Regione Lombardia ha stanziato 1 milione di euro per le cure di chi dopo il ricovero paga ancora le conseguenze dell'infezione.

Guariti dal Covid hanno ancora sintomi respiratori. Saranno seguiti dagli ospedali
Attualità 03 Novembre 2021 ore 14:23

A distanza di mesi, molti di coloro che sono guariti dal Covid 19 accusano ancora problemi respiratori. Per loro è stato pensato un progetto di monitoraggio sul danno polmonare subìto.

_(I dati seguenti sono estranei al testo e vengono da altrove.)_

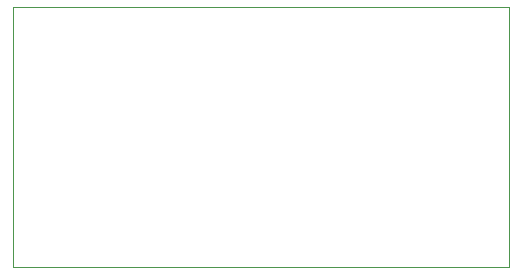
<source format=gbr>
%TF.GenerationSoftware,KiCad,Pcbnew,7.0.7*%
%TF.CreationDate,2024-02-11T21:42:06-08:00*%
%TF.ProjectId,PGL_FTDI_Prog,50474c5f-4654-4444-995f-50726f672e6b,rev?*%
%TF.SameCoordinates,Original*%
%TF.FileFunction,Profile,NP*%
%FSLAX46Y46*%
G04 Gerber Fmt 4.6, Leading zero omitted, Abs format (unit mm)*
G04 Created by KiCad (PCBNEW 7.0.7) date 2024-02-11 21:42:06*
%MOMM*%
%LPD*%
G01*
G04 APERTURE LIST*
%TA.AperFunction,Profile*%
%ADD10C,0.100000*%
%TD*%
G04 APERTURE END LIST*
D10*
X67000000Y-49000000D02*
X109000000Y-49000000D01*
X109000000Y-71000000D01*
X67000000Y-71000000D01*
X67000000Y-49000000D01*
M02*

</source>
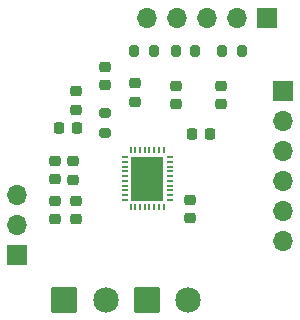
<source format=gbr>
%TF.GenerationSoftware,KiCad,Pcbnew,8.0.6-8.0.6-0~ubuntu24.04.1*%
%TF.CreationDate,2024-12-07T14:27:23-08:00*%
%TF.ProjectId,reaction_wheel,72656163-7469-46f6-9e5f-776865656c2e,v1a*%
%TF.SameCoordinates,Original*%
%TF.FileFunction,Soldermask,Top*%
%TF.FilePolarity,Negative*%
%FSLAX46Y46*%
G04 Gerber Fmt 4.6, Leading zero omitted, Abs format (unit mm)*
G04 Created by KiCad (PCBNEW 8.0.6-8.0.6-0~ubuntu24.04.1) date 2024-12-07 14:27:23*
%MOMM*%
%LPD*%
G01*
G04 APERTURE LIST*
G04 Aperture macros list*
%AMRoundRect*
0 Rectangle with rounded corners*
0 $1 Rounding radius*
0 $2 $3 $4 $5 $6 $7 $8 $9 X,Y pos of 4 corners*
0 Add a 4 corners polygon primitive as box body*
4,1,4,$2,$3,$4,$5,$6,$7,$8,$9,$2,$3,0*
0 Add four circle primitives for the rounded corners*
1,1,$1+$1,$2,$3*
1,1,$1+$1,$4,$5*
1,1,$1+$1,$6,$7*
1,1,$1+$1,$8,$9*
0 Add four rect primitives between the rounded corners*
20,1,$1+$1,$2,$3,$4,$5,0*
20,1,$1+$1,$4,$5,$6,$7,0*
20,1,$1+$1,$6,$7,$8,$9,0*
20,1,$1+$1,$8,$9,$2,$3,0*%
G04 Aperture macros list end*
%ADD10RoundRect,0.225000X-0.250000X0.225000X-0.250000X-0.225000X0.250000X-0.225000X0.250000X0.225000X0*%
%ADD11R,1.700000X1.700000*%
%ADD12O,1.700000X1.700000*%
%ADD13O,0.600000X0.200000*%
%ADD14O,0.200000X0.600000*%
%ADD15C,0.337500*%
%ADD16R,2.700000X3.700000*%
%ADD17RoundRect,0.225000X0.225000X0.250000X-0.225000X0.250000X-0.225000X-0.250000X0.225000X-0.250000X0*%
%ADD18RoundRect,0.200000X0.200000X0.275000X-0.200000X0.275000X-0.200000X-0.275000X0.200000X-0.275000X0*%
%ADD19RoundRect,0.063500X-1.016000X-1.016000X1.016000X-1.016000X1.016000X1.016000X-1.016000X1.016000X0*%
%ADD20C,2.159000*%
%ADD21RoundRect,0.225000X0.250000X-0.225000X0.250000X0.225000X-0.250000X0.225000X-0.250000X-0.225000X0*%
%ADD22RoundRect,0.200000X-0.275000X0.200000X-0.275000X-0.200000X0.275000X-0.200000X0.275000X0.200000X0*%
%ADD23RoundRect,0.225000X-0.225000X-0.250000X0.225000X-0.250000X0.225000X0.250000X-0.225000X0.250000X0*%
G04 APERTURE END LIST*
D10*
%TO.C,C3*%
X142697500Y-70522500D03*
X142697500Y-72072500D03*
%TD*%
D11*
%TO.C,J1*%
X147962500Y-70942500D03*
D12*
X147962500Y-73482500D03*
X147962500Y-76022500D03*
X147962500Y-78562500D03*
X147962500Y-81102500D03*
X147962500Y-83642500D03*
%TD*%
D13*
%TO.C,U1*%
X134562500Y-76562500D03*
X134562500Y-76962500D03*
X134562500Y-77362500D03*
X134562500Y-77762500D03*
X134562500Y-78162500D03*
X134562500Y-78562500D03*
X134562500Y-78962500D03*
X134562500Y-79362500D03*
X134562500Y-79762500D03*
X134562500Y-80162500D03*
D14*
X135062500Y-80762500D03*
X135462500Y-80762500D03*
X135862500Y-80762500D03*
X136262500Y-80762500D03*
X136662500Y-80762500D03*
X137062500Y-80762500D03*
X137462500Y-80762500D03*
X137862500Y-80762500D03*
D13*
X138362500Y-80162500D03*
X138362500Y-79762500D03*
X138362500Y-79362500D03*
X138362500Y-78962500D03*
X138362500Y-78562500D03*
X138362500Y-78162500D03*
X138362500Y-77762500D03*
X138362500Y-77362500D03*
X138362500Y-76962500D03*
X138362500Y-76562500D03*
D14*
X137862500Y-75962500D03*
X137462500Y-75962500D03*
X137062500Y-75962500D03*
X136662500Y-75962500D03*
X136262500Y-75962500D03*
X135862500Y-75962500D03*
X135462500Y-75962500D03*
X135062500Y-75962500D03*
D15*
X135787500Y-77437500D03*
X135787500Y-78362500D03*
X135787500Y-79287500D03*
X136462500Y-77437500D03*
X136462500Y-78362500D03*
D16*
X136462500Y-78362500D03*
D15*
X136462500Y-79287500D03*
X137137500Y-77437500D03*
X137137500Y-78362500D03*
X137137500Y-79287500D03*
%TD*%
D10*
%TO.C,C2*%
X135462500Y-70287500D03*
X135462500Y-71837500D03*
%TD*%
D17*
%TO.C,C9*%
X141812500Y-74562500D03*
X140262500Y-74562500D03*
%TD*%
D11*
%TO.C,J4*%
X125462500Y-84822500D03*
D12*
X125462500Y-82282500D03*
X125462500Y-79742500D03*
%TD*%
D10*
%TO.C,C4*%
X130462500Y-70987500D03*
X130462500Y-72537500D03*
%TD*%
%TO.C,C8*%
X132862500Y-68887500D03*
X132862500Y-70437500D03*
%TD*%
%TO.C,C10*%
X128662500Y-76887500D03*
X128662500Y-78437500D03*
%TD*%
D18*
%TO.C,R4*%
X137037500Y-67562500D03*
X135387500Y-67562500D03*
%TD*%
D11*
%TO.C,J2*%
X146652500Y-64762500D03*
D12*
X144112500Y-64762500D03*
X141572500Y-64762500D03*
X139032500Y-64762500D03*
X136492500Y-64762500D03*
%TD*%
D19*
%TO.C,J3*%
X136462500Y-88612500D03*
D20*
X139962500Y-88612500D03*
%TD*%
D10*
%TO.C,C7*%
X140062500Y-80187500D03*
X140062500Y-81737500D03*
%TD*%
D19*
%TO.C,J5*%
X129462500Y-88612500D03*
D20*
X132962500Y-88612500D03*
%TD*%
D21*
%TO.C,C12*%
X130462500Y-81812500D03*
X130462500Y-80262500D03*
%TD*%
D22*
%TO.C,R5*%
X132862500Y-72837500D03*
X132862500Y-74487500D03*
%TD*%
D10*
%TO.C,C11*%
X130212500Y-76912500D03*
X130212500Y-78462500D03*
%TD*%
D18*
%TO.C,R1*%
X140522500Y-67562500D03*
X138872500Y-67562500D03*
%TD*%
D21*
%TO.C,C6*%
X128662500Y-81812500D03*
X128662500Y-80262500D03*
%TD*%
D10*
%TO.C,C1*%
X138922500Y-70522500D03*
X138922500Y-72072500D03*
%TD*%
D23*
%TO.C,C5*%
X128987500Y-74062500D03*
X130537500Y-74062500D03*
%TD*%
D18*
%TO.C,R2*%
X144462500Y-67562500D03*
X142812500Y-67562500D03*
%TD*%
M02*

</source>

Guariti dal Covid, ma con ancora sintomi

La Lombardia è stata la Regione più colpita dal virus a livello nazionale, con migliaia di persone ricoverate nei reparti di Terapia intensiva. La maggior parte di questi è riuscita a vincere la battaglia e a tornare nella propria abitazione, ma i segni sono rimasti. Una ricerca commissionata da Regione Lombardia stima che una percentuale di pazienti tra il 20 e il 40%, a distanza di mesi dal ricovero accusa ancora sintomi respiratori. Una parte di questi è già presa in carico dalle strutture ospedaliere regionali, ma molte restano senza risposta.

Un milione di euro per lo screening

Per rispondere alle esigenze di queste persone, Regione Lombardia ha stanziato un milione di euro per l'attivazione di un programma di monitoraggio da portare avanti con le strutture ospedaliere pubbliche e con i privati convenzionati.  Il programma di screening coinvolgerà le Pneumologie e i servizi di Fisiopatologia respiratoria. Per il pubblico le attività saranno organizzate al di fuori dell'orario di servizio, preferibilmente nei weekend o nei giorni festivi.

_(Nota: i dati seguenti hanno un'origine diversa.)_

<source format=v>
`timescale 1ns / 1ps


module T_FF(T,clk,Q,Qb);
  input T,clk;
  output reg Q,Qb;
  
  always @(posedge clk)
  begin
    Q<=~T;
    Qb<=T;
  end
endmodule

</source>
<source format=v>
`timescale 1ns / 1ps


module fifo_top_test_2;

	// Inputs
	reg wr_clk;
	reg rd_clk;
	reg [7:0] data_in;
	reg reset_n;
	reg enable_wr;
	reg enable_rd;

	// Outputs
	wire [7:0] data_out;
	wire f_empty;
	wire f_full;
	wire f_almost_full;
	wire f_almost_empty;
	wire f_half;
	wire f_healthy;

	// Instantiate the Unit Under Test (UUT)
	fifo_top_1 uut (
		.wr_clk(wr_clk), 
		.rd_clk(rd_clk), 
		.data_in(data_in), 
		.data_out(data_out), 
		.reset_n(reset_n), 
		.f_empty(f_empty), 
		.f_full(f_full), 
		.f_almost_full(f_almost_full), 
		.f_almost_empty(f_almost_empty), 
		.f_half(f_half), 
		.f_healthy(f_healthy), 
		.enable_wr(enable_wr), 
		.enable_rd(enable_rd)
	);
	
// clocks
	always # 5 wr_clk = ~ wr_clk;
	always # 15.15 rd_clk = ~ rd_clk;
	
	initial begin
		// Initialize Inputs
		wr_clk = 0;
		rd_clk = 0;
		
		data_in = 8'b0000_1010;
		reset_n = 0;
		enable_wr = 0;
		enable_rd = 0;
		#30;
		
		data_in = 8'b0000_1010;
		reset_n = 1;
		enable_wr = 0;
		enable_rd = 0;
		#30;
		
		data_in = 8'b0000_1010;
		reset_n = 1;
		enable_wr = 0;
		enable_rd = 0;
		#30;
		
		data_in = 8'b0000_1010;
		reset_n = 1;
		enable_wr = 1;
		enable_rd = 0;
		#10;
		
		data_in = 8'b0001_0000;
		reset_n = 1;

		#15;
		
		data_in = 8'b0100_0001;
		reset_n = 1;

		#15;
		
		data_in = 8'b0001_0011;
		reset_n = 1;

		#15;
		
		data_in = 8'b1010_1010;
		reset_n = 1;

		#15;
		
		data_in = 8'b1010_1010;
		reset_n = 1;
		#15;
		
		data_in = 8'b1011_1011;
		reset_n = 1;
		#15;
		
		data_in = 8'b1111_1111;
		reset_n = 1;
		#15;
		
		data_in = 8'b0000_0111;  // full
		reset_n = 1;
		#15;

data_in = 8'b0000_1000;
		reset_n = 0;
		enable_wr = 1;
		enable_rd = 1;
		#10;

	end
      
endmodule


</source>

"Contrastare i danni più diffusi del Covid"

Di fronte a evidenze cliniche testimoniate da studi scientifici su esperienze diretteriteniamo utile offrire in modo diffuso e articolato un programma di screening polmonare ai pazienti che sono stati ricoverati a seguito della pandemia. La Lombardia in tal modo diventa anche la prima Regione a organizzare per i suoi cittadini una risposta di salute, mirata a contrastare i danni più diffusi della malattia da Sars-CoV-2 a lungo termine. In un'ottica di sanità sempre più di prossimità, ovvero ancora più vicina ai cittadini e più attenta a ogni persona. Contestualmente portiamo avanti un'attività importante e significativa di studio e ricerca sul Virus.

ha detto l'assessore regionale al Welfare Letizia Moratti che ha presentato la proposta alla Giunta lombarda.